Le dirigeant ukrainien a précisé qu'il prévoit de tenir "plusieurs" conversations jeudi, notamment avec le chancelier allemand Friedrich Merz, ainsi qu'avec des responsables français et italiens.
"Il y aura également des communications au niveau des conseillers à la sécurité nationale", a ajouté M. Zelensky.
- Menace de sanctions -
Le dernier sommet en bonne et due forme entre Russie et États-Unis remonte à juin 2021, quand l'ex-président américain Joe Biden avait rencontré son homologue russe à Genève (Suisse). Le dirigeant démocrate avait ensuite coupé les ponts.
Forme de pression sur Moscou, Donald Trump a menacé mercredi d'imposer "beaucoup plus de sanctions secondaires", des taxes sur les produits en provenance de pays qui commercent avec la Russie.

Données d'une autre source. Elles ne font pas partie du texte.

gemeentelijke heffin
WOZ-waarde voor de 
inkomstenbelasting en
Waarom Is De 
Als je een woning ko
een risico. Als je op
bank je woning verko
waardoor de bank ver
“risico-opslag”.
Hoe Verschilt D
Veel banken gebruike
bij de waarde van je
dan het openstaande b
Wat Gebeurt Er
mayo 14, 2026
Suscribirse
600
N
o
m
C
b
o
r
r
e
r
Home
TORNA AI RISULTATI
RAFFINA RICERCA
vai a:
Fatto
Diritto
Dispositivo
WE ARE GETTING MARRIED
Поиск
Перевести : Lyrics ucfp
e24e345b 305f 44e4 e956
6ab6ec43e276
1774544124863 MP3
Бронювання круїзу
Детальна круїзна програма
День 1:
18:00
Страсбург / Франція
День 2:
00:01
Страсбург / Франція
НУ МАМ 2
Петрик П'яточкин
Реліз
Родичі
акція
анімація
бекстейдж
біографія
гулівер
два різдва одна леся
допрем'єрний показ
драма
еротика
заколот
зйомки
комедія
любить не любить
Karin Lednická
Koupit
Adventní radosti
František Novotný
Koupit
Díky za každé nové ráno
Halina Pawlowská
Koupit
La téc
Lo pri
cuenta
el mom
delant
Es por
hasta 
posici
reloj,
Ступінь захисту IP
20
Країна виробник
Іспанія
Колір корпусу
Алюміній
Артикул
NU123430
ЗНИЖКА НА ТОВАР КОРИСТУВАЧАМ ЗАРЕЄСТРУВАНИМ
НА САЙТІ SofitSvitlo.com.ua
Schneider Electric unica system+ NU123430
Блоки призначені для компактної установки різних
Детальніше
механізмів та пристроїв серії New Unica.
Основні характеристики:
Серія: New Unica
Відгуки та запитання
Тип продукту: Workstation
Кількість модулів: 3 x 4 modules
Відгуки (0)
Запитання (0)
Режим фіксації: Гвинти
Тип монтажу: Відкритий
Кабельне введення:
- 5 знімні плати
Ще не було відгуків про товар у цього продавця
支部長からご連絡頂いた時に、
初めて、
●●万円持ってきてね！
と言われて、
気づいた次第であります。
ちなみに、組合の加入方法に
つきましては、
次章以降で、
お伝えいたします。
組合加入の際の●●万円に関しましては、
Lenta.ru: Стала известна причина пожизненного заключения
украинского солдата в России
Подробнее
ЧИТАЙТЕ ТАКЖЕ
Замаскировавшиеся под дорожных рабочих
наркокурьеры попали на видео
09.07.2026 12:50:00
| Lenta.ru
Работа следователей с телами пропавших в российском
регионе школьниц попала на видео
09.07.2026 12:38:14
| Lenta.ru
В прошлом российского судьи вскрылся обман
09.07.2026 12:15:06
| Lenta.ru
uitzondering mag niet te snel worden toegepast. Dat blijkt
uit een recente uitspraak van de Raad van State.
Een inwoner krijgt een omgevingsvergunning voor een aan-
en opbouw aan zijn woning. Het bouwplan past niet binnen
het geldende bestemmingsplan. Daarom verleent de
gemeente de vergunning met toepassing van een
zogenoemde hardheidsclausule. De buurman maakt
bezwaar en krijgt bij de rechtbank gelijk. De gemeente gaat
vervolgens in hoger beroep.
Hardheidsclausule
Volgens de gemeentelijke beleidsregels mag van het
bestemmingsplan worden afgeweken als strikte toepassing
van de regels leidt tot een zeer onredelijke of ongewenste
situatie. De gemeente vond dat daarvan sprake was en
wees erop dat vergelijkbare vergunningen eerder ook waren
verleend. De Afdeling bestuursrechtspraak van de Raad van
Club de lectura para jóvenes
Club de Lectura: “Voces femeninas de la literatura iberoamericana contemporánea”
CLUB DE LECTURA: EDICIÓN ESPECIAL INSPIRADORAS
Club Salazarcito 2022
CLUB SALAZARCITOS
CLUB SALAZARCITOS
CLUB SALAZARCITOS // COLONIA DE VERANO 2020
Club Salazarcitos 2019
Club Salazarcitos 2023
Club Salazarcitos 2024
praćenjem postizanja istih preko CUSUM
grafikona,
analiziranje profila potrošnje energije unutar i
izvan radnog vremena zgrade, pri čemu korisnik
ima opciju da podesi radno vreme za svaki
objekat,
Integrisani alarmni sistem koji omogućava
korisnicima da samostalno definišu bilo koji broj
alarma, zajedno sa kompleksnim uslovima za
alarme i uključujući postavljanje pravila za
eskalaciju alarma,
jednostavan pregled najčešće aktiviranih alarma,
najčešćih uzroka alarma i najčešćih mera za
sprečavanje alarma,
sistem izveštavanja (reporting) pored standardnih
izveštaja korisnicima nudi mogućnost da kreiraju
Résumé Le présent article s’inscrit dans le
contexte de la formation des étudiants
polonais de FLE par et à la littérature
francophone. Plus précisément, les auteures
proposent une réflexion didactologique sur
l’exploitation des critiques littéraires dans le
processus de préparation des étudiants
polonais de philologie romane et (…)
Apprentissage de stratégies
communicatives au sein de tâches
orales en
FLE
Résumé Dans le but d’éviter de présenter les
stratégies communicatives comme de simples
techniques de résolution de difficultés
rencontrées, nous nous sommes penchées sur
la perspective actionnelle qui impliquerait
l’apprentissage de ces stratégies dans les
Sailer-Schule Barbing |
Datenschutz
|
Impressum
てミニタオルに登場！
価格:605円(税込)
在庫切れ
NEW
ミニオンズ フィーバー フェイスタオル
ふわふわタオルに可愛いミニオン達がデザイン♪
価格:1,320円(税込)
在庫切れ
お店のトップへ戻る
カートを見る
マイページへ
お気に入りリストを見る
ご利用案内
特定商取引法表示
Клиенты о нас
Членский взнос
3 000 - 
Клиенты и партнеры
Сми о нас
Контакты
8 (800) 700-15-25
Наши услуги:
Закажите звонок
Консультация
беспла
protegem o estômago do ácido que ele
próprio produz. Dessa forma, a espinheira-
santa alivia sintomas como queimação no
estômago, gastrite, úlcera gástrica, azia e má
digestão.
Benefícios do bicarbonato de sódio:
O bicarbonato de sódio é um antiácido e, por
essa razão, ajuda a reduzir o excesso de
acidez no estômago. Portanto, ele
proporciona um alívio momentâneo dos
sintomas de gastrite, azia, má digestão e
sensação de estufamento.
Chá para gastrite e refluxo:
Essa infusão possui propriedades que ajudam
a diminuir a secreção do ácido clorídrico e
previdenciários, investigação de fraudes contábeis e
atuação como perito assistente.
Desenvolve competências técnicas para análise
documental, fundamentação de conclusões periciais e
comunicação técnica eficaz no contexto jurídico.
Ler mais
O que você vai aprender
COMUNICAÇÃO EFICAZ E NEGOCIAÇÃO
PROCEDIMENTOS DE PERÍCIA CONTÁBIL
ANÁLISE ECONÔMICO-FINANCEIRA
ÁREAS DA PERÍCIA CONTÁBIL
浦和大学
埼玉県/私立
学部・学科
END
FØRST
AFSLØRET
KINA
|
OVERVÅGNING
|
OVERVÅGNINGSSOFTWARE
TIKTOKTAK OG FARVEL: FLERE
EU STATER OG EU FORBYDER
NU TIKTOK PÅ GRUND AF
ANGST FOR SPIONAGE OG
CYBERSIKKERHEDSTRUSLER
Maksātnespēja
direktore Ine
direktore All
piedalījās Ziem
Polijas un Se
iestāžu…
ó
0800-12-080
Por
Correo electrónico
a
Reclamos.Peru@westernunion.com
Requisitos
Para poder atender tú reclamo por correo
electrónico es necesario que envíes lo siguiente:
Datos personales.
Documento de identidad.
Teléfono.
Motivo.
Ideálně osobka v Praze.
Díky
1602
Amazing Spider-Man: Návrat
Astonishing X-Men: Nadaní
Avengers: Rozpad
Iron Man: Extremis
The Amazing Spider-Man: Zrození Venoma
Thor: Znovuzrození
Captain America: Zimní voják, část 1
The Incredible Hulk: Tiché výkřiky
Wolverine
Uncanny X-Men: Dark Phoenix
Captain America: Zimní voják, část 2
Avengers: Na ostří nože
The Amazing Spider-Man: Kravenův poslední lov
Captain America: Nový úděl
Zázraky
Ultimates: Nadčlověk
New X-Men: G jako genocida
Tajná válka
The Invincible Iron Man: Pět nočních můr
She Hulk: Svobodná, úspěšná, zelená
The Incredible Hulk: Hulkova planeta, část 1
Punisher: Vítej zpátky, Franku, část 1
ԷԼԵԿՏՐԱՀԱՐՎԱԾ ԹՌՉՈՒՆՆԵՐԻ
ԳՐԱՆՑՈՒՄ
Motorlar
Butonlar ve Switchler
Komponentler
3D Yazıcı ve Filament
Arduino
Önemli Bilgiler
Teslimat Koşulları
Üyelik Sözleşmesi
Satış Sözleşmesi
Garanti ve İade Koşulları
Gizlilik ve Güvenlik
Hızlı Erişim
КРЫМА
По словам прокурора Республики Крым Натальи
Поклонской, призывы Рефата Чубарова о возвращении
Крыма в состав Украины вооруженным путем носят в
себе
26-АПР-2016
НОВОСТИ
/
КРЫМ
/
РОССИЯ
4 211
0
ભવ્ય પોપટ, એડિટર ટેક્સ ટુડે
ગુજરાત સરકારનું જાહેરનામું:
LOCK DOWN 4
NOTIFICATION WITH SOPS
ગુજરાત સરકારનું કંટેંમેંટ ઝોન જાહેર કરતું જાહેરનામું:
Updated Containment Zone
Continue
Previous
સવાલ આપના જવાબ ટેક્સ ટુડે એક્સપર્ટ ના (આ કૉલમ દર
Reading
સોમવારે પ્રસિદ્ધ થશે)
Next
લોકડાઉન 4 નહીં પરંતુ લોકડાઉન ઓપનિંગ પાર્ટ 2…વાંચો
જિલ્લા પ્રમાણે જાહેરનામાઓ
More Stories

Il a déjà annoncé jeudi porter à 50% au lieu de 25% les droits de douane sur les importations venues d'Inde, à cause des achats indiens de pétrole russe.
La dernière rencontre en chair et en os entre le dirigeant américain et Vladimir Poutine avait eu lieu en 2019 en marge d'un sommet du G20 au Japon, mais c'est surtout leur sommet de juillet 2018 à Helsinki qui est resté dans les mémoires.
Ce regain d'activité diplomatique intervient à la veille de l'expiration d'un ultimatum des États-Unis à la Russie, sommée de mettre fin au conflit. Dans l'immédiat, il n'est pas clair si cet ultimatum est encore d'actualité.
Malgré les efforts diplomatiques américains, rien n'indique que la Russie a abandonné ses conditions pour mettre fin à son assaut.
Elle réclame que l'Ukraine lui cède quatre régions partiellement occupées (celles de Donetsk, Lougansk, Zaporijjia et Kherson), en plus de la Crimée annexée en 2014, et qu'elle renonce aux livraisons d'armes occidentales et à toute adhésion à l'Otan. Des conditions inacceptables pour Kiev.
Moscou a indiqué à plusieurs reprises vouloir discuter plus largement avec Washington de l'architecture de la sécurité en Europe, et notamment de l'expansion de l'Otan aux frontières russes.